**INFORMATION SHOWN**
◆ ◆ ◆

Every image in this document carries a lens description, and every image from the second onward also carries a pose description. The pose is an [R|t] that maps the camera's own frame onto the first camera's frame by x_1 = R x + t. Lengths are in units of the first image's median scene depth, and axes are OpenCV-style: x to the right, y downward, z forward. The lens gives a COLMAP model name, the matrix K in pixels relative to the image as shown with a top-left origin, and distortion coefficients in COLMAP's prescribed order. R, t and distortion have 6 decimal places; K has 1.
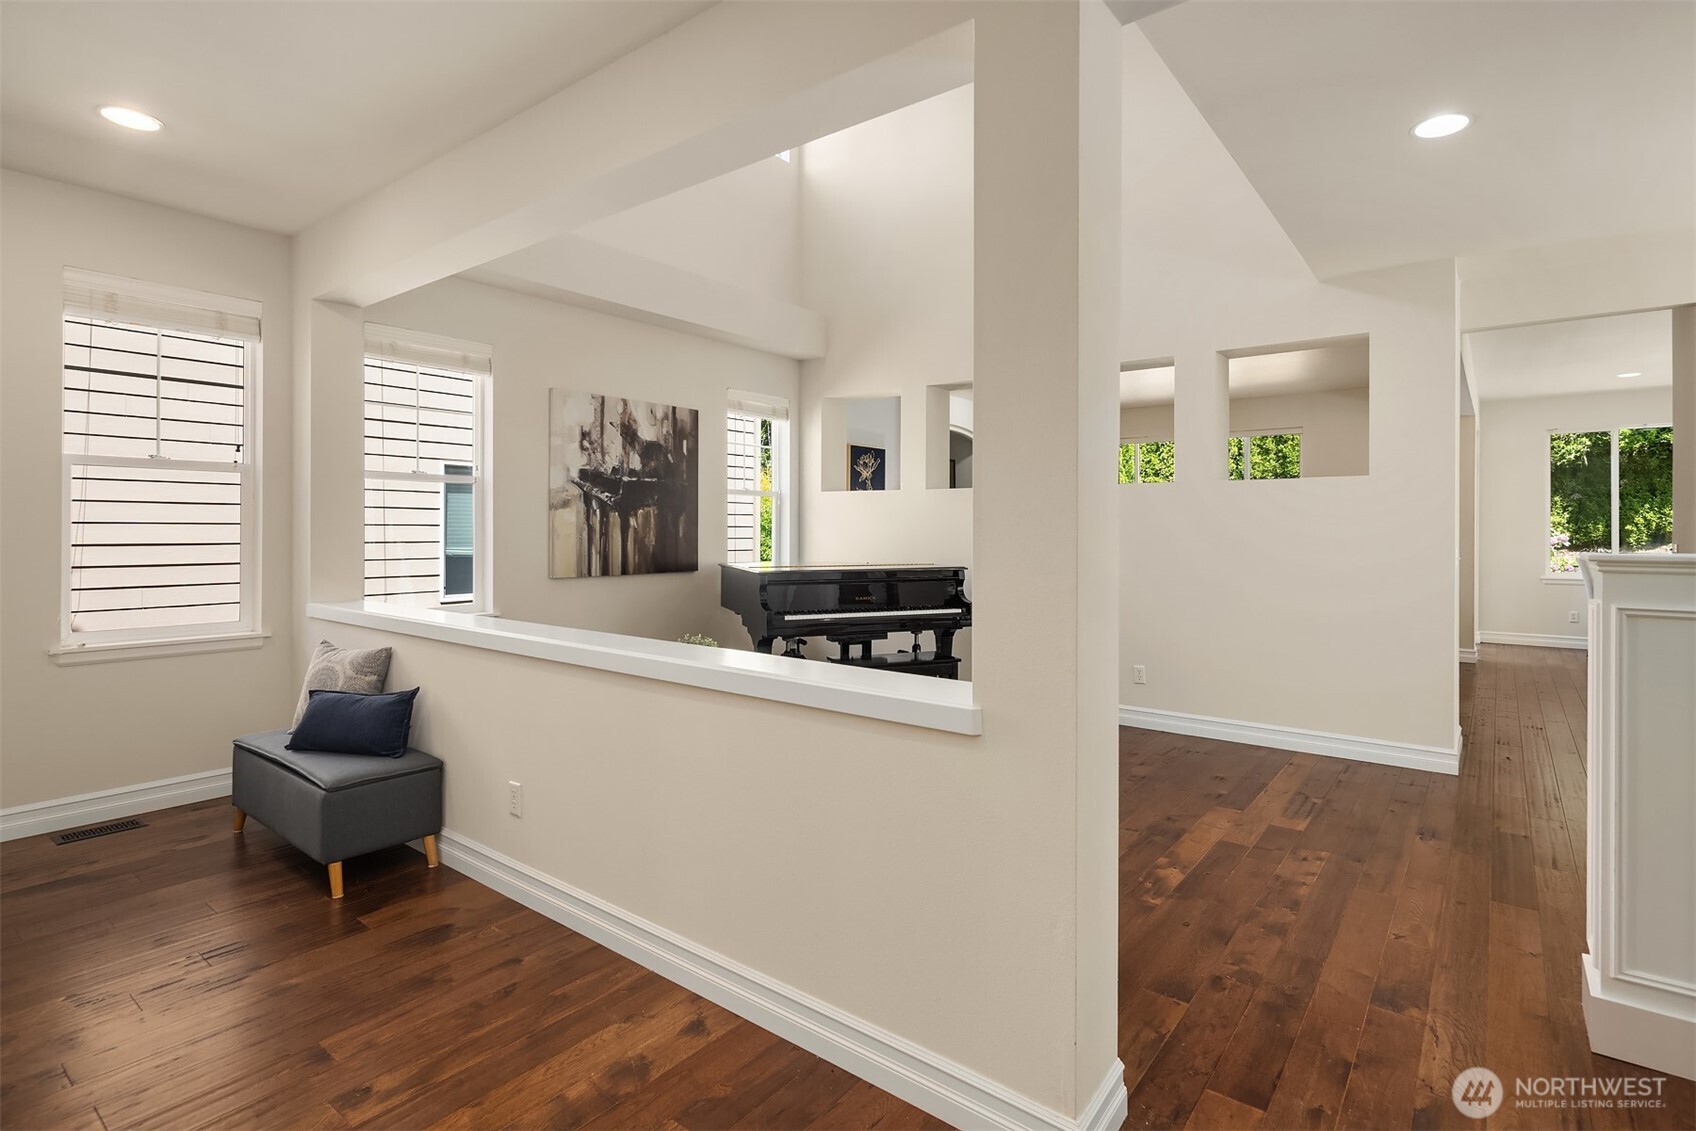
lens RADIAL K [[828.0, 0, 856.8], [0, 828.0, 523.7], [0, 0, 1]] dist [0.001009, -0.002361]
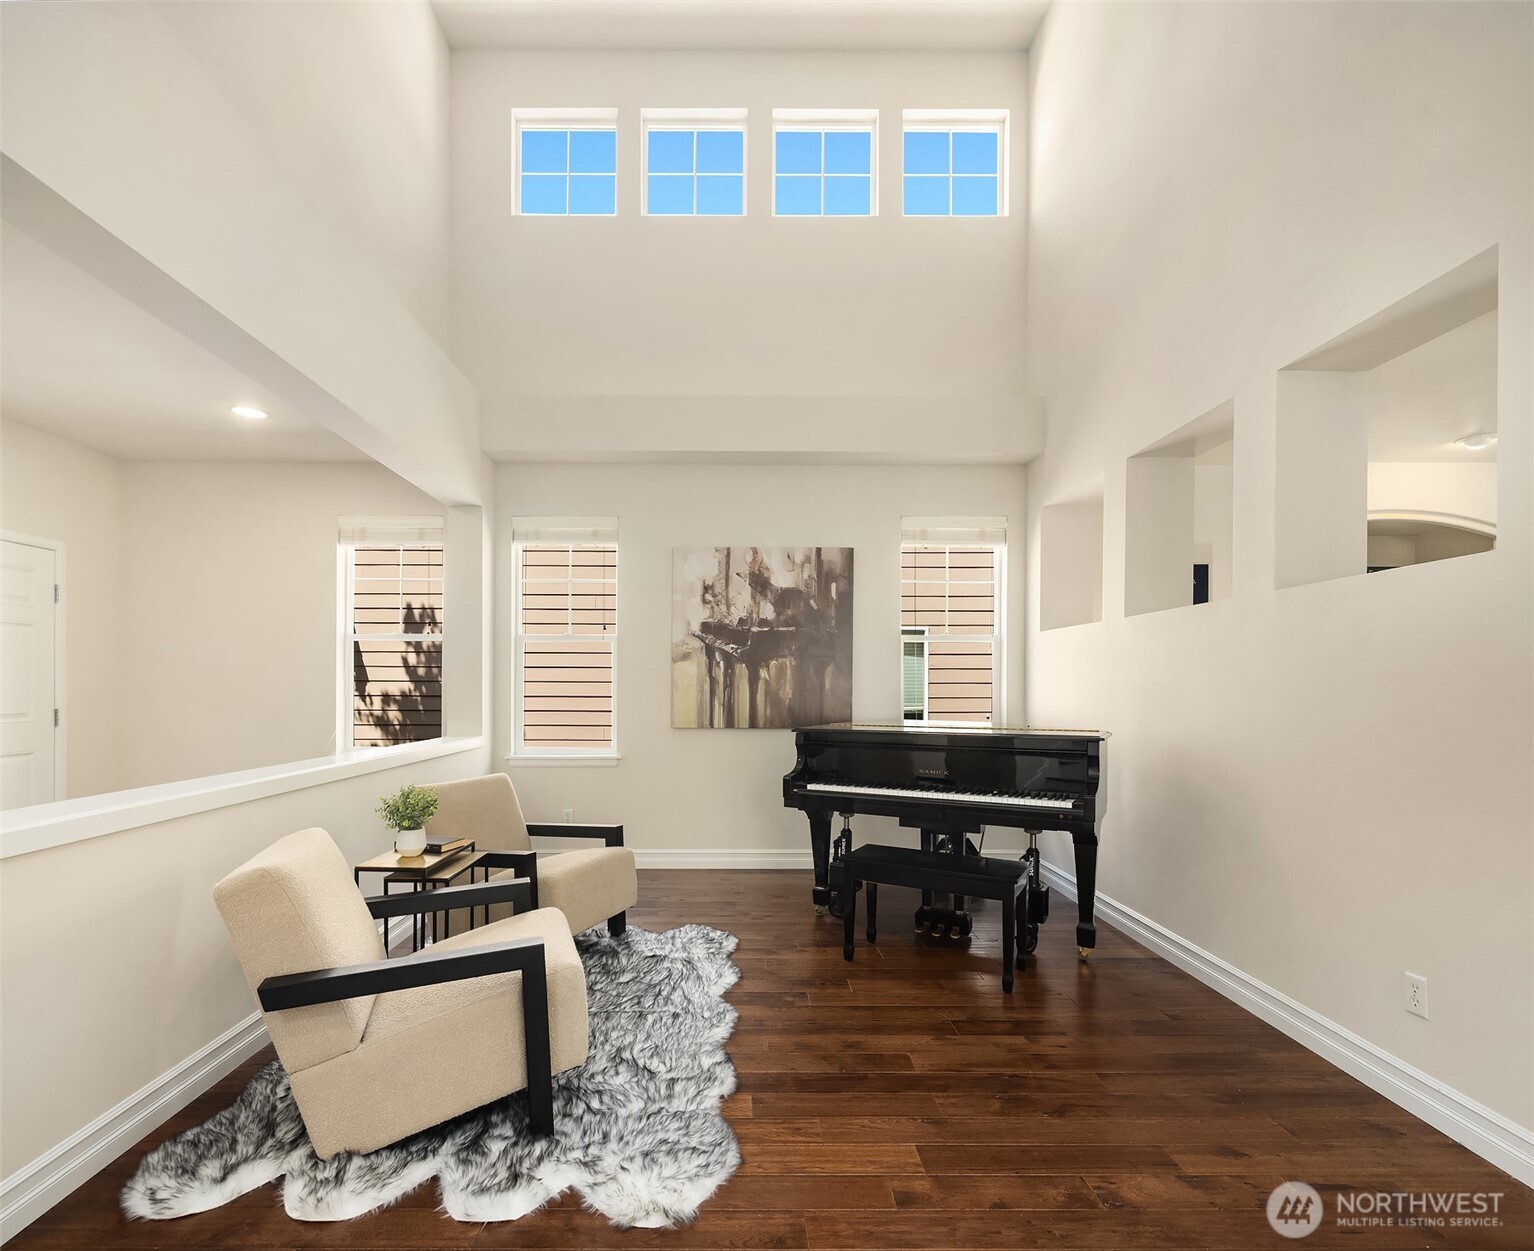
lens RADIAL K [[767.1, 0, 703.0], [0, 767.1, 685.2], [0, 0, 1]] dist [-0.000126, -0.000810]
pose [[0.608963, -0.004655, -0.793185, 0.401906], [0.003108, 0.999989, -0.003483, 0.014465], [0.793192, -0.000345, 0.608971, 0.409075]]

◆ ◆ ◆

**TASK STATEMENT**
With the pictures set aside, write out the whole listing exactly.

**WRITTEN SOLUTION**
Every image in this document carries a lens description, and every image from the second onward also carries a pose description. The pose is an [R|t] that maps the camera's own frame onto the first camera's frame by x_1 = R x + t. Lengths are in units of the first image's median scene depth, and axes are OpenCV-style: x to the right, y downward, z forward. The lens gives a COLMAP model name, the matrix K in pixels relative to the image as shown with a top-left origin, and distortion coefficients in COLMAP's prescribed order. R, t and distortion have 6 decimal places; K has 1.
lens RADIAL K [[828.0, 0, 856.8], [0, 828.0, 523.7], [0, 0, 1]] dist [0.001009, -0.002361]
lens RADIAL K [[767.1, 0, 703.0], [0, 767.1, 685.2], [0, 0, 1]] dist [-0.000126, -0.000810]
pose [[0.608963, -0.004655, -0.793185, 0.401906], [0.003108, 0.999989, -0.003483, 0.014465], [0.793192, -0.000345, 0.608971, 0.409075]]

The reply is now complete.